Three Indigenous women testified at the U.S. Capitol Wednesday to share stories of personal loss and profound frustration with a legal system that they say has essentially abandoned them.
"I wear this yellow scarf in honor of our baby-girl Ashlynne Mike who was taken from us in 2016 when her and her brother Ian were abducted and ultimately murdered in our community," says Arizona’s Amber Crotty.
"I believe that if the law enforcement would have searched for my sister when she first went missing, if they would have taken her seriously, we would have my sister," says Montana’s Kimberly Loring-HeavyRunner. "We wouldn’t have to search for 18 months through the wind and three feet of snow, being chased by grizzly bears, wondering, 'Is my sister in the mountains?'"
Alaska’s Patricia Alexander says, “The future of Indian Country depends on whether all of us work together to ensure that Native women live in environments that are free of such rampant, unaccountable violence.”
Their testimony was central to a gut-wrenching hearing held by the U.S. Senate Committee on Indian Affairs to examine what authorities call a "silent crisis" — the deaths and disappearance of hundreds of Native American women.
"Where’s the problem? Is it with the BIA [Bureau of Indian Affairs]? Is it with the FBI? Is it with tribal law enforcement?," Montana's senior senator, Democrat Jon Tester asked during the hearing.
“Because if this was going on anywhere else in the country, dare say there would be incredible hearings in this body. So where’s the problem so we know where to focus our efforts?”
There were no hard and fast answers on hand Wednesday.
Some partly blame the crisis on the deepening scourge of meth and opioid addiction in Indian Country. Others point to lackluster coordination among multiple law enforcement agencies; an accusation Bureau of Indian Affairs Office of Justice Services Charles Addington doesn’t dispute.

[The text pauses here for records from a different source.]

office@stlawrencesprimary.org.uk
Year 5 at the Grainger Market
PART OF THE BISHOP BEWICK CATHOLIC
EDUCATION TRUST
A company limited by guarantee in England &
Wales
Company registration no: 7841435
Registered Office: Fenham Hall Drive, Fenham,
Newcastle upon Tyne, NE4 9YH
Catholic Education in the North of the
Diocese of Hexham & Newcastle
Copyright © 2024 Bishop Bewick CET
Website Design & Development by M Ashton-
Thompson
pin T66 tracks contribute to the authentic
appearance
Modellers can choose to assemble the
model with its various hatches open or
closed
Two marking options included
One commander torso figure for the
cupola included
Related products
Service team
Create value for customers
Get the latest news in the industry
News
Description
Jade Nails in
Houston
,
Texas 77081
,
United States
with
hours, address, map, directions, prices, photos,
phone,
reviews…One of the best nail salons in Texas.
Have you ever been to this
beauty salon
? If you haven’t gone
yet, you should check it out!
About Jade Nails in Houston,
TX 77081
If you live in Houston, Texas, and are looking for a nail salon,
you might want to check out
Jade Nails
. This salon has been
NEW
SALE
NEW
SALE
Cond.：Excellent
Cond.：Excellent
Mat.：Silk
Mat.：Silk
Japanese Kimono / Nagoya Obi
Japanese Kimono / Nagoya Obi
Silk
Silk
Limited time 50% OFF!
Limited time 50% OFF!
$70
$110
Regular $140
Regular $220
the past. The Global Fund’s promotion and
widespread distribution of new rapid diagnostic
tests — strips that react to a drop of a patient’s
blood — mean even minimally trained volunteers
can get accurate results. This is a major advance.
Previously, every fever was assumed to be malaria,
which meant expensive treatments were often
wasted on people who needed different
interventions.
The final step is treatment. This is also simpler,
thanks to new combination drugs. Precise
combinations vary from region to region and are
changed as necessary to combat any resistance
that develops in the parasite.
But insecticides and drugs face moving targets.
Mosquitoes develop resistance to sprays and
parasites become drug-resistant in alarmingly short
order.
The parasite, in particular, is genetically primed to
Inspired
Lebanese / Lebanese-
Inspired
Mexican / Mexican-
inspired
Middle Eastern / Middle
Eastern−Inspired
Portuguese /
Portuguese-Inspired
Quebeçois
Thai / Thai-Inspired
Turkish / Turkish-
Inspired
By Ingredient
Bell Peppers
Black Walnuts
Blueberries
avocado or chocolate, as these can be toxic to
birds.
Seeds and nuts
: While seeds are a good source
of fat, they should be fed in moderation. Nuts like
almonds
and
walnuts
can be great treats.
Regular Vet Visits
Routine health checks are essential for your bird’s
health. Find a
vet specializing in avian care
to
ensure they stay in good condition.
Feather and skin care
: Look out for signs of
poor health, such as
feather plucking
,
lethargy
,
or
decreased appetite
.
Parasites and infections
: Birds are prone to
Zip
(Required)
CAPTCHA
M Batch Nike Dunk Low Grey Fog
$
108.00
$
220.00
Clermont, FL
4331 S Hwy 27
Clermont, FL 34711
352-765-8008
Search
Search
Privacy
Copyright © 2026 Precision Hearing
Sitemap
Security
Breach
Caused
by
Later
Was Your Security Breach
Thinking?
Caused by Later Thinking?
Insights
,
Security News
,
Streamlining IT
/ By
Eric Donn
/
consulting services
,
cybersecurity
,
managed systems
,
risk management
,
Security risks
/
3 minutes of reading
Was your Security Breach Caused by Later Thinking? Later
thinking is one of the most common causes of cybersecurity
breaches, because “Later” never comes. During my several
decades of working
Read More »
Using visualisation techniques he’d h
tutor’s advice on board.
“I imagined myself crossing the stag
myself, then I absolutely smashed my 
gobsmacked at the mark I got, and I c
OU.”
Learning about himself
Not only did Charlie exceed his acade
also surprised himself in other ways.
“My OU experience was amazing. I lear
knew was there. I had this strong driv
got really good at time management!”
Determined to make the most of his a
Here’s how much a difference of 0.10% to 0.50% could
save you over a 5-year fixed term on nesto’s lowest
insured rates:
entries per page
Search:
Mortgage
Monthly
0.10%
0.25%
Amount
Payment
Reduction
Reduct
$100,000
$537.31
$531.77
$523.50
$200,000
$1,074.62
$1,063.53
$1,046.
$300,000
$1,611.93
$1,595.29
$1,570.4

“Going forward, better interagency coordination and cooperation is needed to improve the integrity of data collection,” Addington says.
Wyoming Republican Senator John Barasso condemned the lack of meaningful government data documenting rates of missing and murdered indigenous people.

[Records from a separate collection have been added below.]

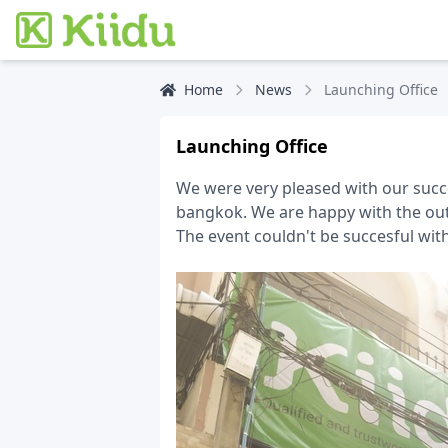
Home
News
Launching Office
Launching Office
We were very pleased with our succe
bangkok. We are happy with the out
The event couldn't be succesful wit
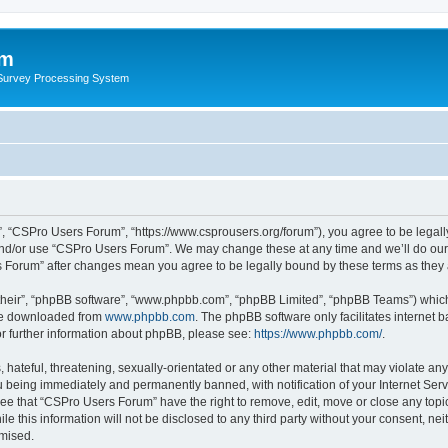
um
 Survey Processing System
, “CSPro Users Forum”, “https://www.csprousers.org/forum”), you agree to be legally
and/or use “CSPro Users Forum”. We may change these at any time and we’ll do our 
rs Forum” after changes mean you agree to be legally bound by these terms as the
their”, “phpBB software”, “www.phpbb.com”, “phpBB Limited”, “phpBB Teams”) which i
 be downloaded from
www.phpbb.com
. The phpBB software only facilitates internet
or further information about phpBB, please see:
https://www.phpbb.com/
.
 hateful, threatening, sexually-orientated or any other material that may violate an
 being immediately and permanently banned, with notification of your Internet Serv
ree that “CSPro Users Forum” have the right to remove, edit, move or close any topic
le this information will not be disclosed to any third party without your consent, 
omised.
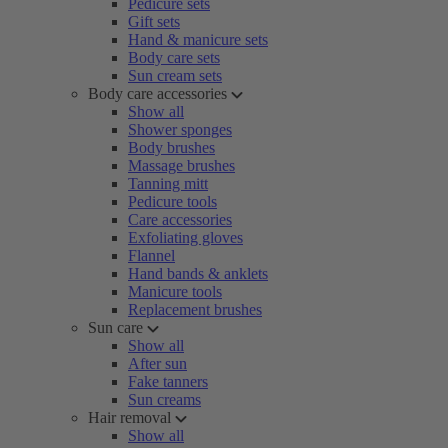
Pedicure sets
Gift sets
Hand & manicure sets
Body care sets
Sun cream sets
Body care accessories
Show all
Shower sponges
Body brushes
Massage brushes
Tanning mitt
Pedicure tools
Care accessories
Exfoliating gloves
Flannel
Hand bands & anklets
Manicure tools
Replacement brushes
Sun care
Show all
After sun
Fake tanners
Sun creams
Hair removal
Show all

“The losses are horrific," Barasso said. "That they’re not represented in the data is also also horrific.”
The BIA’s Charles Addington outlined a series of programs his agency is implementing. Among them, additional human trafficking courses for local law enforcement and pilot training programs on advanced cold case investigations.

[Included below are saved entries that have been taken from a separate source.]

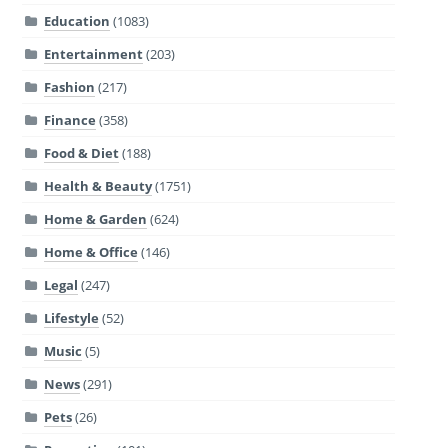
Education
(1083)
Entertainment
(203)
Fashion
(217)
Finance
(358)
Food & Diet
(188)
Health & Beauty
(1751)
Home & Garden
(624)
Home & Office
(146)
Legal
(247)
Lifestyle
(52)
Music
(5)
News
(291)
Pets
(26)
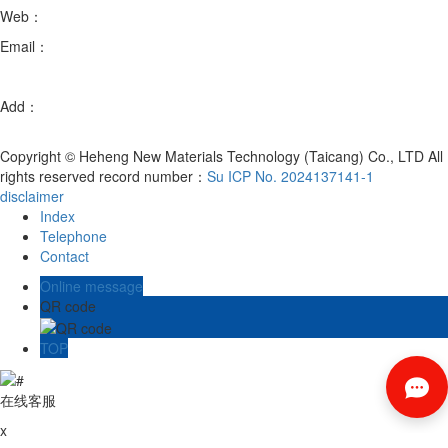
Web：
en.hhxcltc.com
Email：
xb@hhmatl.com
fanmingxia@hhmatl.com
Add：
Room 102, Building 3, No. 88, Chenmenjing Road, Chengxiang
Town, Taicang City, Suzhou City, Jiangsu Province
Copyright © Heheng New Materials Technology (Taicang) Co., LTD All
rights reserved record number：
Su ICP No. 2024137141-1
disclaimer
Index
Telephone
Contact
Online message
QR code
TOP
在线客服
x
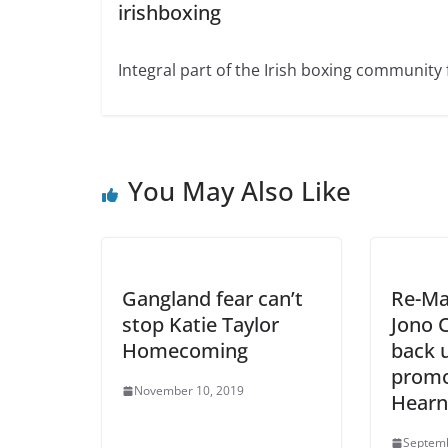
irishboxing
Integral part of the Irish boxing community 
You May Also Like
Gangland fear can’t
Re-Ma
stop Katie Taylor
Jono C
Homecoming
back 
promo
November 10, 2019
Hearn
Septemb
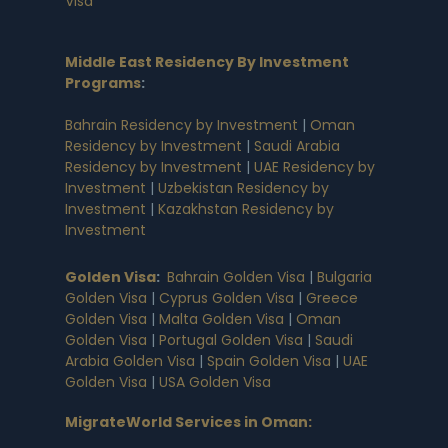
Visa
Middle East Residency By Investment
Programs
:
Bahrain Residency by Investment
|
Oman
Residency by Investment
|
Saudi Arabia
Residency by Investment
|
UAE Residency by
Investment
|
Uzbekistan Residency by
Investment
|
Kazakhstan Residency by
Investment
Golden Visa
:
Bahrain Golden Visa
|
Bulgaria
Golden Visa
|
Cyprus Golden Visa
|
Greece
Golden Visa
|
Malta Golden Visa
|
Oman
Golden Visa
|
Portugal Golden Visa
|
Saudi
Arabia Golden Visa
|
Spain Golden Visa
|
UAE
Golden Visa
|
USA Golden Visa
MigrateWorld Services in Oman
:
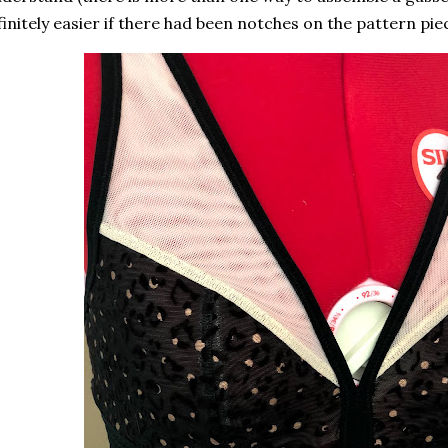
finitely easier if there had been notches on the pattern pie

That didn’t impress Montana’s Republican Senator Steve Daines. Daines reminded Addington that it took BIA and Blackfeet police two months to open their investigation into 20-year-old Ashley Loring-HeavyRunner’s disappearance from Montana’s Blackfeet Reservation in June of 2017.
“If you have evidence that occurred during the summer months – where the Blackfeet tribe is in that part of our state, we get a lot of snow, very harsh winter and a lot of wind. Is two months a reasonable time? Is that the protocol you follow,” Daines asked.
“No," Addington replied. "And I think there’s got to be a lot better coordination at the beginning."
Ashley Loring-HeavyRunner’s sister, Kimberly, begged the Senate Indian Affairs Oversight Committee to continue its investigation and pressure law enforcement to treat indigenous people with the dignity and respect their cases deserve.
“There’s something seriously wrong here," HeavyRunner said. "Our girls, our people, our men are important. We shouldn’t have to be here and plead to make us important. Because we are important. We are people. We are important.”
This story has been updated to add more detail.